101 Uses of the Shinola Seven-inch!


Date: Fri, 15 Dec 95 12:41:12 -0500
From: Adam Walker 
To: ch-scene@ripken.oit.unc.edu
Subject: Another semi-complete enumeration

>On 12/14/95, Alan Benson wrote:
>
>>Alec Vance wrote:
>>
>> Oh, typical. The *one* person in the triangle who buys the 
>> single and it gets stolen.
>
> That's not true. My copy is still firmly wedged under the too-short 
> leg of my coffee table.

That brings up a good point. There are many reasons to buy (or steal) 
the Shinola 7". Alan alluded to the fact that it provides much-needed 
support for your decrepit and condemnable furniture.
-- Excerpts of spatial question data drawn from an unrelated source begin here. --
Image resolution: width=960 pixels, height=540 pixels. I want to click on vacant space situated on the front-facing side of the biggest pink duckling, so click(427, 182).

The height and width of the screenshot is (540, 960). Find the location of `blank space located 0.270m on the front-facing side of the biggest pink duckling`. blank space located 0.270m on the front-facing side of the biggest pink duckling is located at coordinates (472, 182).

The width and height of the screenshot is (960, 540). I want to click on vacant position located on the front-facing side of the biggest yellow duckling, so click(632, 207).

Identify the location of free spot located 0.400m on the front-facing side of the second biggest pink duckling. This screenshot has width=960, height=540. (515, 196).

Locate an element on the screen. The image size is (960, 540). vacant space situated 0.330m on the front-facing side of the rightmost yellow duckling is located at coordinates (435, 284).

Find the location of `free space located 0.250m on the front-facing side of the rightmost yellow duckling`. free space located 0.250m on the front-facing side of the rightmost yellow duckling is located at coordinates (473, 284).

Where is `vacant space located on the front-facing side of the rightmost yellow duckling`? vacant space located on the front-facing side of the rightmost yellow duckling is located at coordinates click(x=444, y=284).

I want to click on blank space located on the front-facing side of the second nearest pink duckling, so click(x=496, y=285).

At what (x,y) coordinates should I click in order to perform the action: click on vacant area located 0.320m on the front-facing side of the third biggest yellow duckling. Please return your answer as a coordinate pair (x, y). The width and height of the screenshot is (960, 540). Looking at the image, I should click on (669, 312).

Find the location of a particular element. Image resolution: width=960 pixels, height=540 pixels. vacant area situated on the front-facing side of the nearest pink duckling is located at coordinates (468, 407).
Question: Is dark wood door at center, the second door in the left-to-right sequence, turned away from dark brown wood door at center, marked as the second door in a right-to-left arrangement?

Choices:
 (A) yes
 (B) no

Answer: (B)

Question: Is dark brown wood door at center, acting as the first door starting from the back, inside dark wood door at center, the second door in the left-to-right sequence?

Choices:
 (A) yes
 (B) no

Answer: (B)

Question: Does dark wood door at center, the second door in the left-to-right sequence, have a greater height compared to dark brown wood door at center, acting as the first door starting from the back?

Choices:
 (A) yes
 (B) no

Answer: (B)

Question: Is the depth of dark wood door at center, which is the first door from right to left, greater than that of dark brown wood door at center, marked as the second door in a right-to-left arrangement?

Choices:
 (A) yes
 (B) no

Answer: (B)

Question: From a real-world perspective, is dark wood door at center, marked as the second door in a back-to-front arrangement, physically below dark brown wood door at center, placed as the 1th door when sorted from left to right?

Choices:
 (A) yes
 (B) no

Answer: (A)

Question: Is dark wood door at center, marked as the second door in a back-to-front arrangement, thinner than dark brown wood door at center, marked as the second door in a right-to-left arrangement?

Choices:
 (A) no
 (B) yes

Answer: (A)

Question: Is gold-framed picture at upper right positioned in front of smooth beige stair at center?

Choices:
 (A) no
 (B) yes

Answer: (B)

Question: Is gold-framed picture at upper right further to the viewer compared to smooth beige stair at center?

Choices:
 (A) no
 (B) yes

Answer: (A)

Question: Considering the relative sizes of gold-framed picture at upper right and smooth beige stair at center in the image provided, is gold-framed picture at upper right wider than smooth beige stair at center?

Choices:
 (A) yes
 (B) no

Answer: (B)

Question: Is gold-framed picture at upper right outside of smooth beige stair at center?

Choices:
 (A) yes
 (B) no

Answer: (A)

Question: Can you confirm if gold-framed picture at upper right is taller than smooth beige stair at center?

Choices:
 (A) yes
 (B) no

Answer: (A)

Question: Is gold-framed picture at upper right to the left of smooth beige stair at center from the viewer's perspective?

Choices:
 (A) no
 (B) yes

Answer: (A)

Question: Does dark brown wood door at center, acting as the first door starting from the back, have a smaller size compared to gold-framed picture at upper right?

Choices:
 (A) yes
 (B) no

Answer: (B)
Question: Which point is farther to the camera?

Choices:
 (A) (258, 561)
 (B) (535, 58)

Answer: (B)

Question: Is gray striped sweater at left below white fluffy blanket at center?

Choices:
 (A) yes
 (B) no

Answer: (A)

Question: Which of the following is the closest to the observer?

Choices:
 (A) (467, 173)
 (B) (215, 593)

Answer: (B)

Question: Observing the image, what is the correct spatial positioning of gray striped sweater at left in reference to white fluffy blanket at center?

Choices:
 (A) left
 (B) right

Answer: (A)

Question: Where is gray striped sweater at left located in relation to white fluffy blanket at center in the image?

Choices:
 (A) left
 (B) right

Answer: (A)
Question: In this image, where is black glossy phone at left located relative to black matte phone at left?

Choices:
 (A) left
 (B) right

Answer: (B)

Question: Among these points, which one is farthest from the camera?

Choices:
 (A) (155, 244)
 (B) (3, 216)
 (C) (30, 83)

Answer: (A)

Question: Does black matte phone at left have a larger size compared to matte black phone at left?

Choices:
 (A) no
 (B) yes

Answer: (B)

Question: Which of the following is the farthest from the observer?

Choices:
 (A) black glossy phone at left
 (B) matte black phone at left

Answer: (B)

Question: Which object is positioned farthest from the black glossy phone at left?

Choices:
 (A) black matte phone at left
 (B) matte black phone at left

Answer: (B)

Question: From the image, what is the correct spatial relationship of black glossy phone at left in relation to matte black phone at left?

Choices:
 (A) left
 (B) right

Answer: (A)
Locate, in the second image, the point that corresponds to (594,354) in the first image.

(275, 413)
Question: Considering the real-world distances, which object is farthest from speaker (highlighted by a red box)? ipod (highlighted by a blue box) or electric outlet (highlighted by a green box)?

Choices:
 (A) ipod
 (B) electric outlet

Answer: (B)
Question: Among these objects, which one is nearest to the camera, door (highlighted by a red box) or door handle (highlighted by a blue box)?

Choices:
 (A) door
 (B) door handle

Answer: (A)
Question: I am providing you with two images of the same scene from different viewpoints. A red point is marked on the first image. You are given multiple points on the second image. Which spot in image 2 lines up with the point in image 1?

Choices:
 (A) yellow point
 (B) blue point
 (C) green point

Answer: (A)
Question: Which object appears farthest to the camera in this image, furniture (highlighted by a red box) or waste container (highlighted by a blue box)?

Unbeknownst to 
Alan, I've secretly sawed off the legs of each and every chair, 
table, and hat stand in his house to stimulate vinyl sales across the 
Triangle. Look out--you could be next. 

The Shinola 7" is loaded with vitamins and minerals your body needs 
anyway. I challenged a group of civil servants to try the Shinola 
diet for 30 days and guaranteed they'd lose the weight they wanted. 
Just have a delicious "Vodka" shake for breakfast, another at 
mid-morning, three for lunch, one when I get off work, one every time 
Christa mentions "COPS," and a sensible dinner. Spackle spreads like 
butter under the smooth stereo grooves of The Shinola 7". Plant the 
Shinola 7" on Arbor Day. Drop it into the View Master, stick it in 
the bankcard machine, put it on your dog's neck to keep him from 
scratching his scabs. Glue 30 or 40 together to make a car shade.

You can use it to remove earwax. It's a highly effective 
contraceptive. Clean the floor, chop vegetables,  polish your shotgun 
with it. It's a doorstop, a coffee stir, a welcome mat, a motor oil 
recycling container, a table tennis paddle, and a napkin holder. The 
Nuclear Regulatory Commission has recently adopted the cover art as 
the official fallout shelter symbol, and College Republicans 
nationwide recognize pray to it before chapter meetings. For you 
budding tycoons, it would be an easy market to corner. 

The FOX Network has entered into negotiations with Shinola management 
to film its autopsy for an upcoming documentary to be hosted by 
Jonathan Frakes. 

The Physicians' Desk Reference says:

 (A)pply twice daily to corns and bunions. Feet may swell to sixteen 
 times their normal size; this is normal. Eventually, corn(s)/bunion(s) 
 will explode in a pussy mess. Arrange to be out of doors and barefoot 
 when this occurs.

The Shinola 7" is the most effective car alarm on the market. Ross 
was apparently uninformed of the astounding theft deterrent factor of 
this record. Simply display it prominently in your windshield, and 
park wherever you like, whenever you like. Police forces across the 
country recommend The Shinola 7". 

This is all, of course, incidental to any inherent or alleged musical 
content. 

I don't even own a copy.

Adam

Date: Mon, 18 Dec 1995 12:28:43 -0800 (PST)
From: adamckib 
To: ch-scene@ripken.oit.unc.edu
Subject: Re: Another semi-complete enumeration

On Fri, 15 Dec 1995, Adam Walker wrote about the Shinola single:

> It's a highly effective 
> contraceptive. 

that explains the luck i've been having! women lose interest in me the 
moment they hear i'm in shinola.

guess they haven't seen my cage dancing. The Mayor

Date: Mon, 18 Dec 95 15:10:06 -0500
From: Adam Walker 
To: ch-scene@ripken.oit.unc.edu
Subject: Re: Another semi-complete enumeration

On Dec. 18, Mayor McCripple wrote:

>that explains the luck i've been having! women lose interest in me 
>the moment they hear i'm in shinola.

No, it's only supposed to keep you from getting laid if you actually 
*play* the record for someone. I find consolation in the fact that if 
I play it loudly enough, no one in my building can score. 

The only known antidote is **&jd1f&$`x`~;dlw/*89j9ankspit=+jzm! (text 
deleted)

Happy hankering. Adam

Date: Mon, 18 Dec 1995 15:43:07 -0500
From: ale@backporch.pdial.interpath.net (Alec Vance)
To: ch-scene@ripken.oit.unc.edu
Subject: Re: Another semi-complete enumeration

That Martini character wrote:

>that explains the luck i've been having! women lose interest in me the
>moment they hear i'm in shinola.

No, they lose respect for you the second they hear that "Too Many Women
Blues" song of yours.

Anyway, I'm sure once you remind them that you're in Pine State they come
running back (so they can get closer to Charlie, that is).